Wiker responds: As you point out, having ears to hear and eyes to see, is perhaps the most difficult part. When scientists presuppose that the universe has been randomly produced, it is difficult, even for the most obvious evidence to the contrary, to penetrate their minds. Yet, one hopes, if the barrage of evidence of the intelligent design of the universe keeps hitting them, these walls too shall come tumbling down.

Regarding the tendency of our universe to increase order over time, you wrote "our universe was “rigged” from the beginning by a very clever Master of physics, chemistry, and architecture".

This conclusion overlooks the fact that the tendency towards increased order is found throughout nature. From gases condensing to form stars, to mineral crystals growing in solution, to organic cells arranging themselves to form complex life forms, we see a tendency toward increased order through time.

The Universe from which all these things came is no different. It is not a dead, static structure such as the farmhouse in your illustration. It did not require an architect. Rather, the Universe is literally alive and organic in and of itself, the space between stars being filled with complex molecules which form the basis for RNA and DNA. Should we be surprised that an organic structure such as the Universe increases with complexity over time? On the contrary, we would expect a simple beginning, growing ever more complex as the structure grows.

And this is exactly what we observe.   R.

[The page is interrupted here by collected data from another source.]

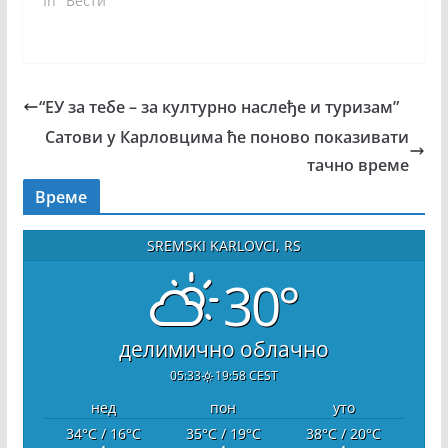
In "Вести"
“ЕУ за тебе – за културно наслеђе и туризам”
Сатови у Карловцима ће поново показивати
тачно време
Време
SREMSKI KARLOVCI, RS
30°
делимично облачно
05:33
19:58 CEST
нед
пон
уто
34
°C
/ 16
°C
35
°C
/ 19
°C
38
°C
/ 20
°C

Wiker responds: On the contrary, as St. Thomas would say. You suggest that a designer is redundant because a tendency towards increased order is found throughout nature. That very tendency is something that we cannot take for granted, and in fact, depends on the very fine-tuning that scientists have been uncovering at a rapid rate. Further, it is also scientifically false to say that organic cells arrange themselves to form complex life forms. Gases and crystals do, but that of course depends both on fine tuning and their marvelous properties. Some protein structures do "fold" by themselves, but others require aid and direction from the cell. Above that level, and organization depends upon the complex, unified living cell itself. Finding nucleic acids floating about, either in space or as synthesized in the lab, is a far cry from actual DNA. Further, DNA itself is inert; it doesn't magically make a cell by itself, but requires all the intricacies of an actual living cell. What we would expect, therefore, is entropy, not ever more complex organization.

Reader To Reader Feedback

Regarding J. H. Jr.'s letter: the last three states to disestablish their state churches were Maryland (1810, Episcopal), Connecticut (1818, Congregationalist), and Massachusetts (1833, Congregationalist). For Christ and his church.   Rev. R. H.